AUTHOR=Isaacs Ariel , Amarilla Alberto A. , Aguado Julio , Modhiran Naphak , Albornoz Eduardo A. , Baradar Alireza A. , McMillan Christopher L. D. , Choo Jovin J. Y. , Idris Adi , Supramaniam Aroon , McMillan Nigel A. J. , Muller David A. , Young Paul R. , Woodruff Trent M. , Wolvetang Ernst J. , Chappell Keith J. , Watterson Daniel TITLE=Nucleocapsid Specific Diagnostics for the Detection of Divergent SARS-CoV-2 Variants JOURNAL=Frontiers in Immunology VOLUME=13 YEAR=2022 URL=https://www.frontiersin.org/journals/immunology/articles/10.3389/fimmu.2022.926262 DOI=10.3389/fimmu.2022.926262 ISSN=1664-3224 ABSTRACT=

Since the start of the COVID-19 pandemic, multiple waves of SARS-CoV-2 variants have emerged. Of particular concern is the omicron variant, which harbors 28 mutations in the spike glycoprotein receptor binding and N-terminal domains relative to the ancestral strain. The high mutability of SARS-CoV-2 therefore poses significant hurdles for development of universal assays that rely on spike-specific immune detection.
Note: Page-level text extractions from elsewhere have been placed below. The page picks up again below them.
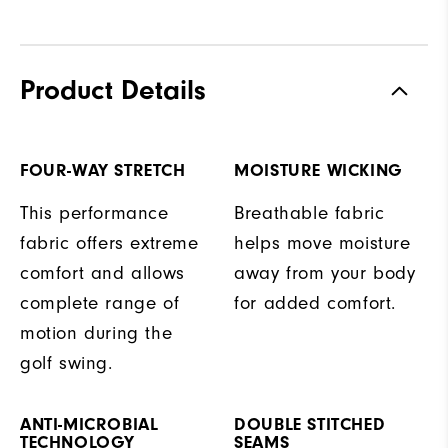
Product Details
FOUR-WAY STRETCH
MOISTURE WICKING
This performance
Breathable fabric
fabric offers extreme
helps move moisture
comfort and allows
away from your body
complete range of
for added comfort.
motion during the
golf swing.
ANTI-MICROBIAL
DOUBLE STITCHED
TECHNOLOGY
SEAMS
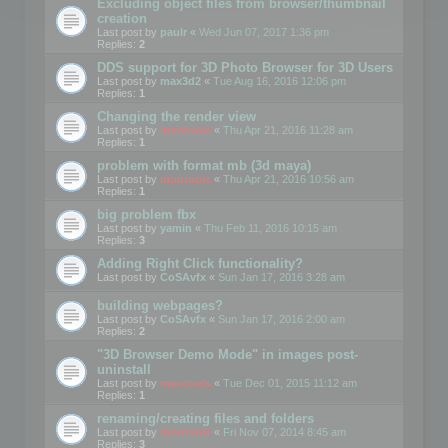
Excluding object files from browser/thumbnail
creation
Last post by
paulr
«
Wed Jun 07, 2017 1:36 pm
Replies:
2
DDS support for 3D Photo Browser for 3D Users
Last post by
max3d2
«
Tue Aug 16, 2016 12:06 pm
Replies:
1
Changing the render view
Last post by
mootools
«
Thu Apr 21, 2016 11:28 am
Replies:
1
problem with format mb (3d maya)
Last post by
mootools
«
Thu Apr 21, 2016 10:56 am
Replies:
1
big problem fbx
Last post by
yamin
«
Thu Feb 11, 2016 10:15 am
Replies:
3
Adding Right Click functionality?
Last post by
CoSAvfx
«
Sun Jan 17, 2016 3:28 am
building webpages?
Last post by
CoSAvfx
«
Sun Jan 17, 2016 2:00 am
Replies:
2
"3D Browser Demo Mode" in images post-
uninstall
Last post by
mootools
«
Tue Dec 01, 2015 11:12 am
Replies:
1
renaming/creating files and folders
Last post by
mootools
«
Fri Nov 07, 2014 8:45 am
Replies:
3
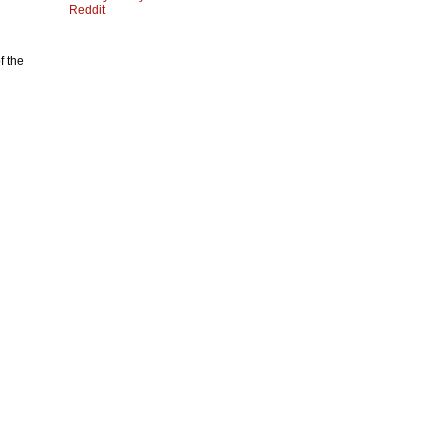
Reddit
f the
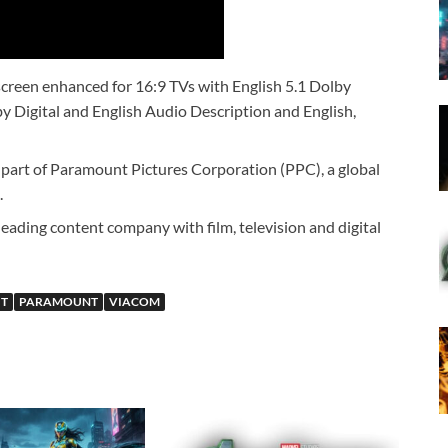
creen enhanced for 16:9 TVs with English 5.1 Dolby
by Digital and English Audio Description and English,
art of Paramount Pictures Corporation (PPC), a global
.
eading content company with film, television and digital
IT
PARAMOUNT
VIACOM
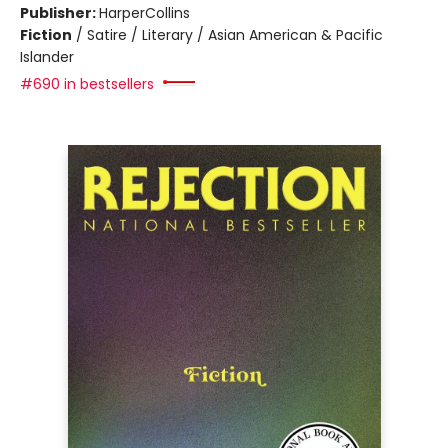
Publisher:
HarperCollins
Fiction
/
Satire / Literary / Asian American & Pacific
Islander
#690 in bestsellers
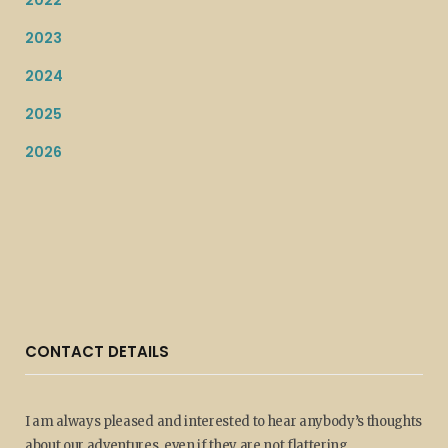
2022
2023
2024
2025
2026
CONTACT DETAILS
I am always pleased and interested to hear anybody’s thoughts
about our adventures, even if they are not flattering.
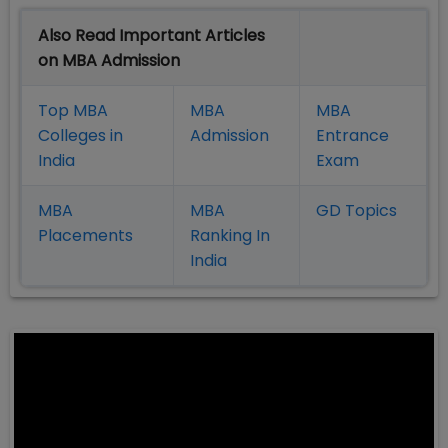
Also Read Important Articles
on MBA Admission
Top MBA
MBA
MBA
Colleges in
Admission
Entrance
India
Exam
MBA
MBA
GD Topics
Placement
s
Ranking In
India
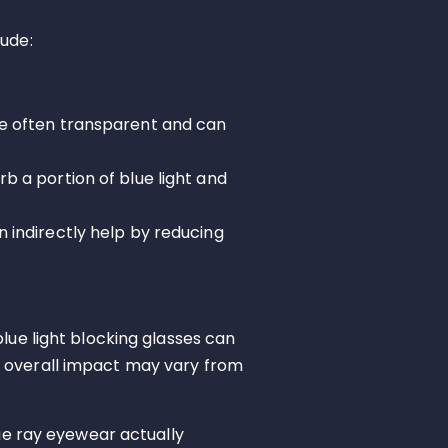
lude:
are often transparent and can
rb a portion of blue light and
an indirectly help by reducing
lue light blocking glasses can
e overall impact may vary from
ue ray eyewear actually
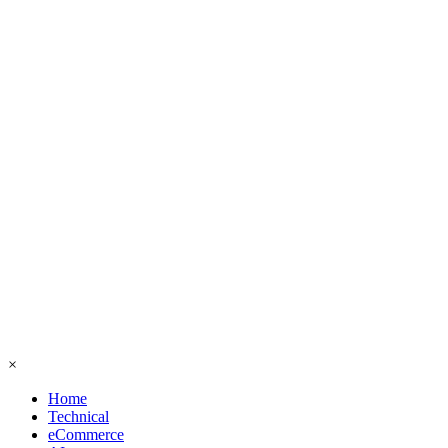
×
Home
Technical
eCommerce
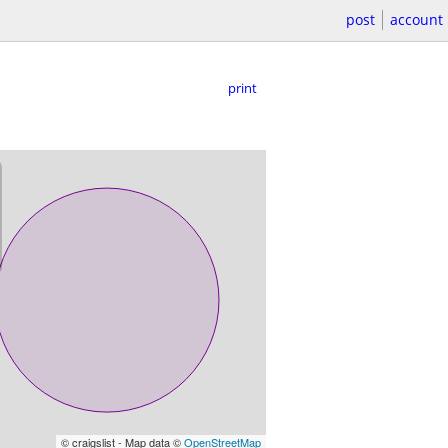
post
account
print
© craigslist - Map data ©
OpenStreetMap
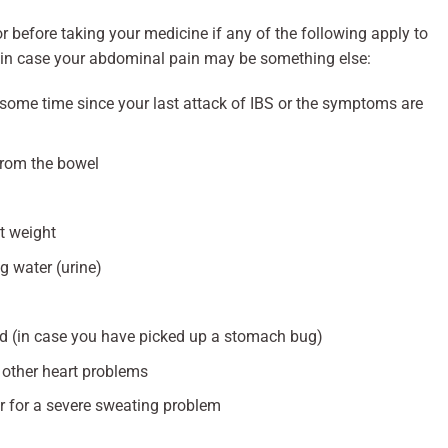
 before taking your medicine if any of the following apply to
 in case your abdominal pain may be something else:
s some time since your last attack of IBS or the symptoms are
from the bowel
st weight
g water (urine)
ad (in case you have picked up a stomach bug)
r other heart problems
r for a severe sweating problem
To address this, more conserved viral antigens need to be targeted. In this work, we comprehensively demonstrate the use of nucleocapsid (N)-specific detection across several assays using previously described nanobodies C2 and E2. We show that these nanobodies are highly sensitive and can detect divergent SARS-CoV-2 ancestral, delta and omicron variants across several assays. By comparison, spike-specific antibodies S309 and CR3022 only disparately detect SARS-CoV-2 variant targets. As such, we conclude that N-specific detection could provide a standardized universal target for detection of current and emerging SARS-CoV-2 variants of concern.